Once Every Never
Clare shifted her gaze to Connal’s handsome face; he looked years older than when she’d seen him last. She wondered fleetingly if a great deal of time had passed since her previous trip, but as she looked more closely at him she dismissed the thought. It was really only fatigue and grief, carved into the planes of his face and painted in dark smudges under his eyes, that made his gaze seem a hollow thing.
“Clarinet?” he murmured. “Are you really here?”
“Yes,” she said. “I’m here.”
In three long strides he had his good arm wrapped around her, so tight she could barely breathe. He clung to her the way a drowning man might cling to a piece of driftwood. He smelled of acrid smoke and earth and iron.
“I thought you would have forsaken me along with the goddess. You tried to warn us. You tried to warn me …” His voice was choked with anguish.

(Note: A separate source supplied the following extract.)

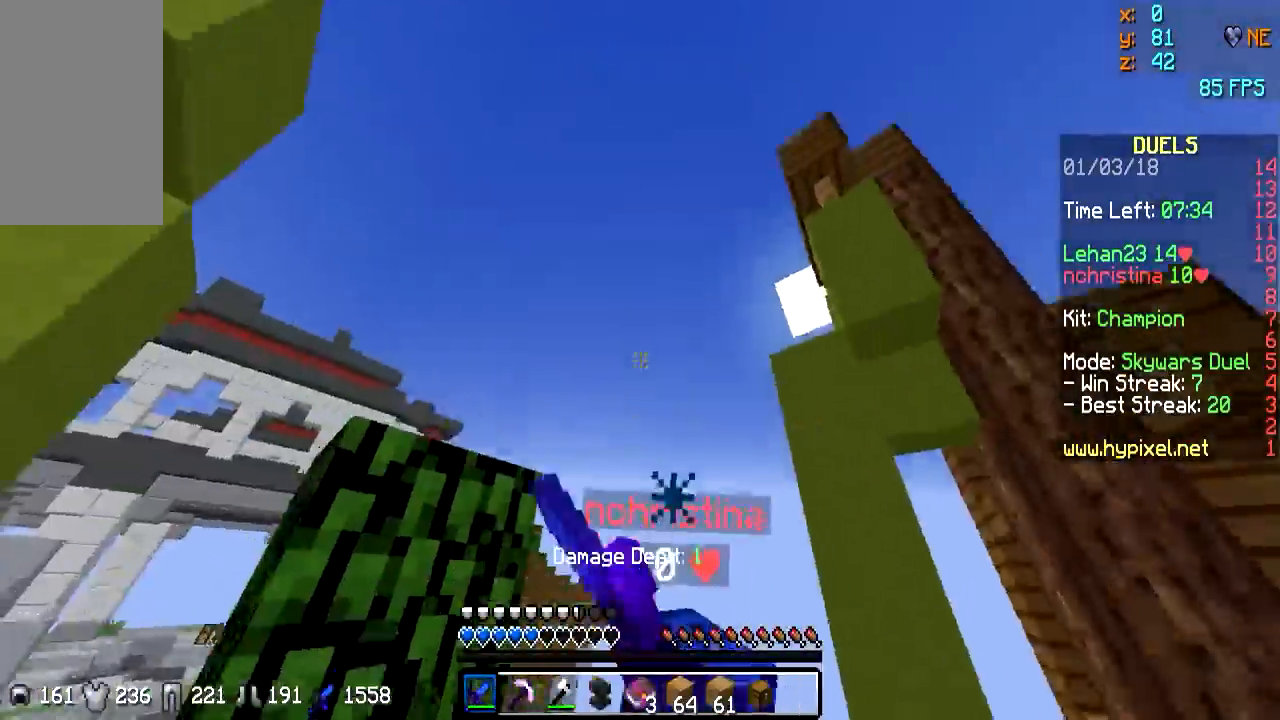
{"keys": ["d", "w"], "mouse": [], "events": [[17, "mouse_left", "down"], [67, "w", "down"], [117, "mouse_left", "up"], [217, "mouse_left", "down"], [317, "mouse_left", "up"], [367, "mouse_left", "down"], [467, "mouse_left", "up"]]}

Clare put a hand up to stroke his tangled hair, shushing him as if he were a hurt child. “It’s okay. I’m here. I’m right here.”
He shook his head under her hand. “I didn’t listen. I should have listened to you. You saved my life … and now it seems that I live on only so that I might bear witness to the death of everything I ever held dear.”
“Connal.” Clare pried herself out of his embrace and turned his head so that he would look at her. “What’s happened? Tell me.”
His mouth worked as he struggled to put grief into words. “The queen is dead.”
Clare knew that already. That was why he was here, wasn’t it? In her tomb?
“She did not die alone.”
Connal stepped away and looked back over his shoulder. As Clare followed his gaze it suddenly felt as though her own heart would crack in two. The body on the bier was not the one she’d been expecting.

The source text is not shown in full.